Things spiraled out of control when Si-won discovered Hye-rung’s secret contact with her mother. Furious and humiliated, she publicly exposed a private video in which Hye-rung wished for her crush Gi-tae to love her.
After learning the truth, Gi-tae mocked Hye-rung and even physically assaulted her under Si-won’s influence.
Broken by humiliation, Hye-rung used the app to wish for both Si-won and Gi-tae to die before taking her own life.
The wish came true.
However, before dying, Si-won used her own blood to make another mysterious wish that permanently cursed the app. Her spirit became tied to Girigo forever, turning the application into a supernatural killing machine.
If Wishes Could Kill Ending Explained
In the final episode, Se-ah and Ha-sal enter the spirit world to destroy the curse permanently.
According to Ha-sal, the only way to end Girigo is to destroy Si-won’s original phone.
However, the mission becomes far more dangerous because of Na-ri.

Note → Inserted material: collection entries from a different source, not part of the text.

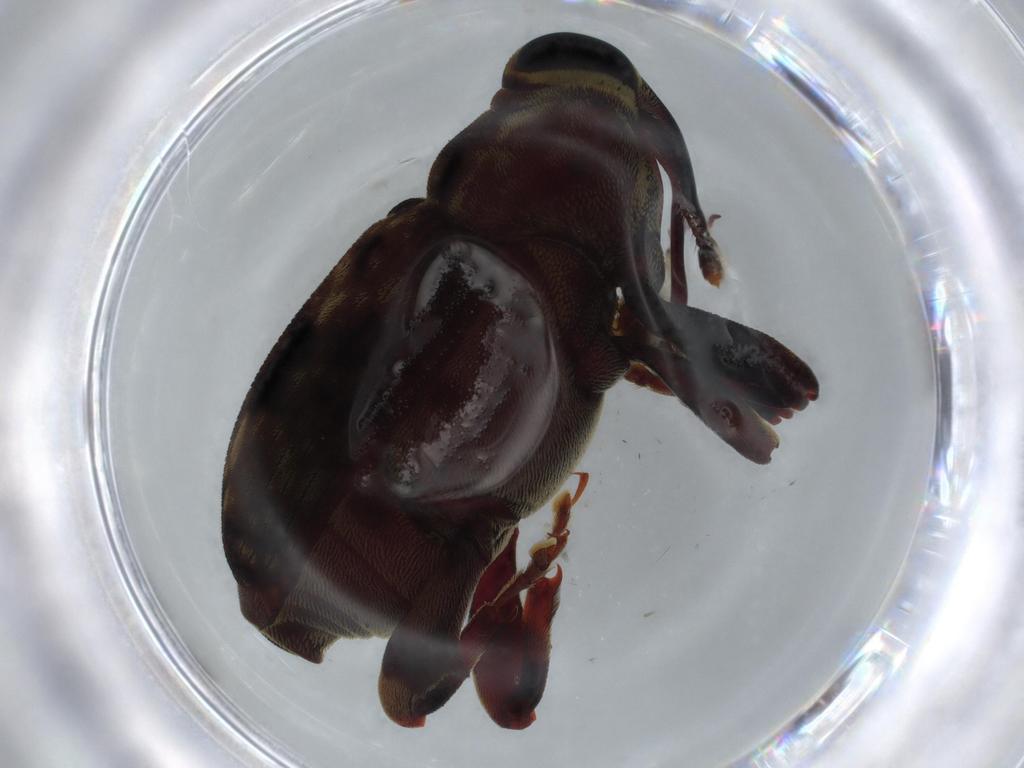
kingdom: Animalia
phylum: Arthropoda
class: Insecta
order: Coleoptera
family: Curculionidae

One of the show’s biggest tragedies is Na-ri’s transformation into an antagonist. Consumed by guilt over Hyeon-wook’s death and manipulated by Si-won’s lies, Na-ri becomes convinced that her friends no longer care whether she lives or dies.
At certain moments, Si-won possesses Na-ri directly, but eventually Na-ri willingly turns against Se-ah.
Inside the spirit world, Se-ah is forced to fight her former friend. In self-defense, she ultimately kills Na-ri.
After this heartbreaking moment, Se-ah finally finds Si-won’s phone and destroys it using one of Ha-sal’s arrows. The curse is finally broken, and both Si-won and Hye-rung’s spirits appear to find peace.
Is the Ending Really Happy?
Not completely.
Although Se-ah, Geon-woo, and Ha-joon survive, both Hyeon-wook and Na-ri die during the story. Bang Ui also barely survives after suffering severe injuries while protecting the group from vengeful spirits.
By the end of the series, Ha-sal and Bang Ui invite the surviving teenagers for dinner and perform a ceremony for Hyeon-wook’s peaceful passing.
It feels emotional and hopeful — but the story may not truly be over.
Season 2 Tease Explained
The final epilogue strongly hints at a possible second season.
Hyeon-wook’s online Discord friend — the person who originally introduced him to Girigo — returns to the school campus searching for Na-ri’s abandoned phone.
A mysterious Discord user guides him to the device and even provides the correct passcode.
When the phone is unlocked, the Girigo app is still installed.
This shocking reveal suggests the curse may still exist.
The identity of the mysterious Discord contact is never confirmed, but many fans believe it could be Na-ri’s spirit. She would know both the phone’s location and its password, and her anger toward her friends never fully disappeared before her death.
The series also established that the curse only becomes active when someone makes a deadly wish connected to hatred or revenge.
Did Na-ri create a new version of the curse before dying?
That unanswered question leaves the door wide open for If Wishes Could Kill Season 2.
For now, though, Netflix may already have one of the year’s most surprisingly successful Korean horror dramas on its hands.